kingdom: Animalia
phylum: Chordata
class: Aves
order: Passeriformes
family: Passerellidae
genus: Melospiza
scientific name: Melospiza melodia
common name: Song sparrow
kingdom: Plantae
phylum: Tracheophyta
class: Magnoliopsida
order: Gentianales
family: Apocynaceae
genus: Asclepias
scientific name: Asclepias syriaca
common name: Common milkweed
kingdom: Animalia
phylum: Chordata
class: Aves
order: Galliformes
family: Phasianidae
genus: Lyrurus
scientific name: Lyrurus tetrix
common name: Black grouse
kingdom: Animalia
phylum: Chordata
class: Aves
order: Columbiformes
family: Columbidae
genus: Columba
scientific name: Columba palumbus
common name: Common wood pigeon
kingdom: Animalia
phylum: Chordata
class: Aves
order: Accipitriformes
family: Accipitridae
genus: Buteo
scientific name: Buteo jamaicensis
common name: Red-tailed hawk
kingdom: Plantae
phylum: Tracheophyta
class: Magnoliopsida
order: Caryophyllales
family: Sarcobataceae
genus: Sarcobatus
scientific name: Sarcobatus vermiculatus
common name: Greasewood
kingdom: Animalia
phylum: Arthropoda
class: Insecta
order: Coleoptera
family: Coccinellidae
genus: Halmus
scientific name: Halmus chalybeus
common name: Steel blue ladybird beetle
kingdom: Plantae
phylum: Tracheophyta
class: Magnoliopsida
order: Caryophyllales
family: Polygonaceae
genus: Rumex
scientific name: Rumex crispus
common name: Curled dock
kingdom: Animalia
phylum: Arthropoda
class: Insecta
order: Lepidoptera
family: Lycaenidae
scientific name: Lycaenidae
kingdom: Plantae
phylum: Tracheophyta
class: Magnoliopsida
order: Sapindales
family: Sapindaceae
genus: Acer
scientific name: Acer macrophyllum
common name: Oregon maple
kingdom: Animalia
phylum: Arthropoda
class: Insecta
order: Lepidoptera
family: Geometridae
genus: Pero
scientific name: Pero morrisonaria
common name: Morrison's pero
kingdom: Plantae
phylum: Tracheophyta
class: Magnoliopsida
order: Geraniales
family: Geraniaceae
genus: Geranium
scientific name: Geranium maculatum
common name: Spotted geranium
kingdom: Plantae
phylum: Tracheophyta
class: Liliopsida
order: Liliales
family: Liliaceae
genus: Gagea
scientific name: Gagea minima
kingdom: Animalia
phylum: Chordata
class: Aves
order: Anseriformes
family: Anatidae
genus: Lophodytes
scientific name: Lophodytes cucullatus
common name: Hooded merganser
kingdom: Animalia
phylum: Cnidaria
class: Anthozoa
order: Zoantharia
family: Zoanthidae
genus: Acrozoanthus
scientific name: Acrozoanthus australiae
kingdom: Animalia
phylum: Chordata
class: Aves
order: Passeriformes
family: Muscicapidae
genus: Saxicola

- What this task involves -
Give back every line from all the rows above, word for word and in the same order.

- Exercise answer -
kingdom: Animalia
phylum: Chordata
class: Aves
order: Passeriformes
family: Passerellidae
genus: Melospiza
scientific name: Melospiza melodia
common name: Song sparrow
kingdom: Plantae
phylum: Tracheophyta
class: Magnoliopsida
order: Gentianales
family: Apocynaceae
genus: Asclepias
scientific name: Asclepias syriaca
common name: Common milkweed
kingdom: Animalia
phylum: Chordata
class: Aves
order: Galliformes
family: Phasianidae
genus: Lyrurus
scientific name: Lyrurus tetrix
common name: Black grouse
kingdom: Animalia
phylum: Chordata
class: Aves
order: Columbiformes
family: Columbidae
genus: Columba
scientific name: Columba palumbus
common name: Common wood pigeon
kingdom: Animalia
phylum: Chordata
class: Aves
order: Accipitriformes
family: Accipitridae
genus: Buteo
scientific name: Buteo jamaicensis
common name: Red-tailed hawk
kingdom: Plantae
phylum: Tracheophyta
class: Magnoliopsida
order: Caryophyllales
family: Sarcobataceae
genus: Sarcobatus
scientific name: Sarcobatus vermiculatus
common name: Greasewood
kingdom: Animalia
phylum: Arthropoda
class: Insecta
order: Coleoptera
family: Coccinellidae
genus: Halmus
scientific name: Halmus chalybeus
common name: Steel blue ladybird beetle
kingdom: Plantae
phylum: Tracheophyta
class: Magnoliopsida
order: Caryophyllales
family: Polygonaceae
genus: Rumex
scientific name: Rumex crispus
common name: Curled dock
kingdom: Animalia
phylum: Arthropoda
class: Insecta
order: Lepidoptera
family: Lycaenidae
scientific name: Lycaenidae
kingdom: Plantae
phylum: Tracheophyta
class: Magnoliopsida
order: Sapindales
family: Sapindaceae
genus: Acer
scientific name: Acer macrophyllum
common name: Oregon maple
kingdom: Animalia
phylum: Arthropoda
class: Insecta
order: Lepidoptera
family: Geometridae
genus: Pero
scientific name: Pero morrisonaria
common name: Morrison's pero
kingdom: Plantae
phylum: Tracheophyta
class: Magnoliopsida
order: Geraniales
family: Geraniaceae
genus: Geranium
scientific name: Geranium maculatum
common name: Spotted geranium
kingdom: Plantae
phylum: Tracheophyta
class: Liliopsida
order: Liliales
family: Liliaceae
genus: Gagea
scientific name: Gagea minima
kingdom: Animalia
phylum: Chordata
class: Aves
order: Anseriformes
family: Anatidae
genus: Lophodytes
scientific name: Lophodytes cucullatus
common name: Hooded merganser
kingdom: Animalia
phylum: Cnidaria
class: Anthozoa
order: Zoantharia
family: Zoanthidae
genus: Acrozoanthus
scientific name: Acrozoanthus australiae
kingdom: Animalia
phylum: Chordata
class: Aves
order: Passeriformes
family: Muscicapidae
genus: Saxicola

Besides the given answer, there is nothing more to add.